Les nouvelles sanctions peuvent-elles faire fléchir Pyongyang ?

Toutes les résolutions et sanctions votées ces dernières années ne sont pas parvenues à empêcher la Corée du Nord de développer son arsenal nucléaire. Et peu de monde pense que les nouvelles mesures décidées le 11 septembre y parviendront.

Ces sanctions devraient avoir un impact important sur les rentrées de devises de la Corée du Nord et plus largement sur son économie, souligne Antoine Bondaz, chercheur à la Fondation pour la recherche stratégique. Mais elles ne pousseront toujours pas, selon le chercheur, la Corée du Nord à se dénucléariser.

« Les membres du Conseil de sécurité, y compris la Chine et la Russie considèrent qu’il est indispensable de prendre des sanctions, pour freiner les développements du programme nucléaire de la Corée du Nord », relève M. Bondaz.
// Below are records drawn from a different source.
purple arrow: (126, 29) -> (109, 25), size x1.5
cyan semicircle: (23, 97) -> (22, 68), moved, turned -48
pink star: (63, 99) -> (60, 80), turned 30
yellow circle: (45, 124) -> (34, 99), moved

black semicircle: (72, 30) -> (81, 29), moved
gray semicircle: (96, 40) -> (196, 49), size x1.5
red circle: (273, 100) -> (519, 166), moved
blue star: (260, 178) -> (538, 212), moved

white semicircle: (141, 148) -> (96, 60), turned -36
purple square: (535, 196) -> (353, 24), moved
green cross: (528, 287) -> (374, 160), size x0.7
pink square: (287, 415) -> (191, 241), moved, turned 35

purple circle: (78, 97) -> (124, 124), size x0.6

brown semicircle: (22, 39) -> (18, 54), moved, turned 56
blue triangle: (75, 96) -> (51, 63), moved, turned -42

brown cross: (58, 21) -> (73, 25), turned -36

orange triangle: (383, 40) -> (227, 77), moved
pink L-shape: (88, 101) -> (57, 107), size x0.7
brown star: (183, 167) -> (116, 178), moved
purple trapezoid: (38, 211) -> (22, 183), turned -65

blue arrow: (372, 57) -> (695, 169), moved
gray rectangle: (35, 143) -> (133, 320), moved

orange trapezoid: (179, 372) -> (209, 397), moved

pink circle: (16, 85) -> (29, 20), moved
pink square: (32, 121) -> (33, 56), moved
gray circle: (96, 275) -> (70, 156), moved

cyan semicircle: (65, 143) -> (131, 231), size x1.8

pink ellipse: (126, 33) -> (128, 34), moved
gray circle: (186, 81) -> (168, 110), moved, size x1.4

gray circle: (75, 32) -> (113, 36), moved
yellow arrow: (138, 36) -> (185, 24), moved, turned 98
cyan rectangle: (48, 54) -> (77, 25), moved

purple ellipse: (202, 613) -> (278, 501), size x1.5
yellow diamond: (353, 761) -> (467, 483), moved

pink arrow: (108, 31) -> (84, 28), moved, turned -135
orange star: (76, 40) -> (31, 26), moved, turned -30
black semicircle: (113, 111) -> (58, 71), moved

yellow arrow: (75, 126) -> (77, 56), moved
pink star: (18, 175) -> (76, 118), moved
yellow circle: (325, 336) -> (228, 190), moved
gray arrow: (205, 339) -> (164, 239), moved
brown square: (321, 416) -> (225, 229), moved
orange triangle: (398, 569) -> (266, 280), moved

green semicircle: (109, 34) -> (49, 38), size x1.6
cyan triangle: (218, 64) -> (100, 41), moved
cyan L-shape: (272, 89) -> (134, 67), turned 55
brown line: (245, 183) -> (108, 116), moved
Mais, ajoute-t-il, si les différents acteurs disent « oui aux sanctions », celles-ci « seules ne suffisent pas ».

Le président russe, Vladimir Poutine, considère, pour sa part, que les sanctions sont « inefficaces » : selon lui, les Nord-Coréens « mangeront de l’herbe mais ne renonceront pas au programme » nucléaire.

Les sanctions sont un outil de la « diplomatie coercitive », rappelle M. Bondaz, soulignant que dans cette expression il ne faut pas oublier « diplomatie ». A ce propos, il faut souligner que le président chinois Xi Jinping a eu un entretien avec Emmanuel Macron, vendredi 8 septembre, pour contribuer à l’apaisement de la crise avec la Corée du Nord.

La chancelière allemande, Angela Merkel, se dit, quant à elle, prête, dans une interview à la Frankfurter Allgemeine Sonntagszeitung, à participer à une initiative en vue de mettre un terme au programme nucléaire et balistique de Pyongyang sur le modèle des discussions sur le nucléaire iranien.